To pray a deeply moving prayer written by a Desert Father, a monk living in solitude 1,500 years ago, builds a profound bridge between myself and him. Between me and God. And, like the Psalms which, themselves, were written prayers, the great treasury of prayer held in trust by the Catholic Church is rich and diverse.

I think resplendent is the most apt word, and why would we shun a treasury like that because, as the Catholic Church rightly understands, we do not pray, or live, in our own little bubble.

 

Each Catholic Church is a House of Prayer

I remember, clearly, the feeling I got at my first Mass when it came time for prayer intentions. Drawing on a decade of Pentecostal angst I figured an altar call was coming; or we were being asked to raise our hands and make our awkward needs known.

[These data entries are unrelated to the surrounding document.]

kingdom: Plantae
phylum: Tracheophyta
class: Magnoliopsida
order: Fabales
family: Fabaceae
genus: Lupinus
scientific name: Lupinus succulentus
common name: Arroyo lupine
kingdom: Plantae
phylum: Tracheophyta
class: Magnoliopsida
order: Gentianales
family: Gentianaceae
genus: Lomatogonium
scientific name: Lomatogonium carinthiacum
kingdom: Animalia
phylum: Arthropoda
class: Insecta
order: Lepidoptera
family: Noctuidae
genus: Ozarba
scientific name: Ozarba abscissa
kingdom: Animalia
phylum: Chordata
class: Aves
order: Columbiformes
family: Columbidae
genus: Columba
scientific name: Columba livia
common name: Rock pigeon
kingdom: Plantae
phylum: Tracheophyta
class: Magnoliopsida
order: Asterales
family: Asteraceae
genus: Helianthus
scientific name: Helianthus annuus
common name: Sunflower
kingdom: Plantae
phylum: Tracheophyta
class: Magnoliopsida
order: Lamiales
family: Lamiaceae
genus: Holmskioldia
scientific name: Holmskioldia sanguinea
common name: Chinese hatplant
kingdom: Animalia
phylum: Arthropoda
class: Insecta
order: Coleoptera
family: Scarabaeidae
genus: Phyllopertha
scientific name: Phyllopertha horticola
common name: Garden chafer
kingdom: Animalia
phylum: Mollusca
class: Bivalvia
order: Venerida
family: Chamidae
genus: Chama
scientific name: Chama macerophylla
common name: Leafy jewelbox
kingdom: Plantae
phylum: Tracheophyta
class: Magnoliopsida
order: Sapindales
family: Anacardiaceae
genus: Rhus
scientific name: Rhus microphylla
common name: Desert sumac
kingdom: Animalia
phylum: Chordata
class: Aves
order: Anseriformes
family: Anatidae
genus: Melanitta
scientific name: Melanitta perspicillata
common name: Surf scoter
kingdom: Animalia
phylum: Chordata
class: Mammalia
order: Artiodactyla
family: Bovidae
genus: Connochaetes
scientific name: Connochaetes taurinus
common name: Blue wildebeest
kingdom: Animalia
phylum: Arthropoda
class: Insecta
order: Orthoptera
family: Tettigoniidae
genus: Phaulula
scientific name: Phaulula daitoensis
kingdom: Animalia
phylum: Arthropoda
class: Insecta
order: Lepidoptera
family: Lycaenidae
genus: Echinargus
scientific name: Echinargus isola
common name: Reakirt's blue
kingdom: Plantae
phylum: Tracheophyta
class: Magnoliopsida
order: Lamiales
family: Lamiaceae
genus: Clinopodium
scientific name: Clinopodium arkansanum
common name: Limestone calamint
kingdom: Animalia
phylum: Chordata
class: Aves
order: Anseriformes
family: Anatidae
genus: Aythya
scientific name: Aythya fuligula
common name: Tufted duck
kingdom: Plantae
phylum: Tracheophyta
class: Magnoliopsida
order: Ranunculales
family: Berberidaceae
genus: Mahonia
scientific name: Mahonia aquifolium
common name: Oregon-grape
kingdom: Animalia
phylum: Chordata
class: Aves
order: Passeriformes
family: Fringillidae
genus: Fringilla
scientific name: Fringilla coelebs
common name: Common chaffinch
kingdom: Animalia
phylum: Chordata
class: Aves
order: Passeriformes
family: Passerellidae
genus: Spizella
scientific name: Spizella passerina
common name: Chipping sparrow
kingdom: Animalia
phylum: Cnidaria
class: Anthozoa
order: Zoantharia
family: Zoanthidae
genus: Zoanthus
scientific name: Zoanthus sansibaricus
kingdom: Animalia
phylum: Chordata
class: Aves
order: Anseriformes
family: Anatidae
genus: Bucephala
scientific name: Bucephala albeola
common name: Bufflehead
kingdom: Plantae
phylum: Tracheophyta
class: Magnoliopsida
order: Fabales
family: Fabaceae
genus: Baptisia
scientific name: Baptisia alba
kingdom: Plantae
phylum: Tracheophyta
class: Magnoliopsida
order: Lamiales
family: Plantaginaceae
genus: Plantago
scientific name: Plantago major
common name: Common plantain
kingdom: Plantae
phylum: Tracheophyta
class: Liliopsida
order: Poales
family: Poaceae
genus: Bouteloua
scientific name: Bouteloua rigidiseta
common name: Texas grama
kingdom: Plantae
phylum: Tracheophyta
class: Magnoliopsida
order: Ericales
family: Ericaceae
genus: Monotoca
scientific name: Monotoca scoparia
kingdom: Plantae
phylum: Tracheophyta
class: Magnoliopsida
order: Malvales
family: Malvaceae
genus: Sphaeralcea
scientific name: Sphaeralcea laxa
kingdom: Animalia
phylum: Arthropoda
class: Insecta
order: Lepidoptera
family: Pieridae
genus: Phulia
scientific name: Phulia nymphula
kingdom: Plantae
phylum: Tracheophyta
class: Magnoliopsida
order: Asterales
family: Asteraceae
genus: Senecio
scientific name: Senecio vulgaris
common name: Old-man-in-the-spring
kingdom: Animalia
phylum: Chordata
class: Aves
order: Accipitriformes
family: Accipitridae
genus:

What I didn’t know is that in every Mass there’s provision—at the discretion of the priest—for a time of prayer. For a time to raise the needs of the parishioners before the altar of God, in the form of prayer.

It’s incredible.

The Mass itself, according to the Church, is a prayer. We pray for forgiveness, we pray for peace, we pray for grace and to be found worthy, and we pray for each other. We pray that Christ comes down, each and every time, to help sustain us. We live not on bread alone.

In the end the feeling is something rather indescribable, but I try anyway. It’s the feeling of joining my prayers to such a vast, unfathomable network, and realizing just who I’m praying along with. To realize that I join my simple prayers to all the Christian faithful throughout all time is mind-boggling. Equally, to know that when the Pope asks us to pray we do, in concert, across the whole face of the earth feels genuinely Christian—like it was meant to be.

Remarkably, I merely dip my smallest toes into the river, this stream of prayer heading somewhere else, and somehow, beautiful, my inner most longings, the groanings of my soul, float on, and away, and are heard.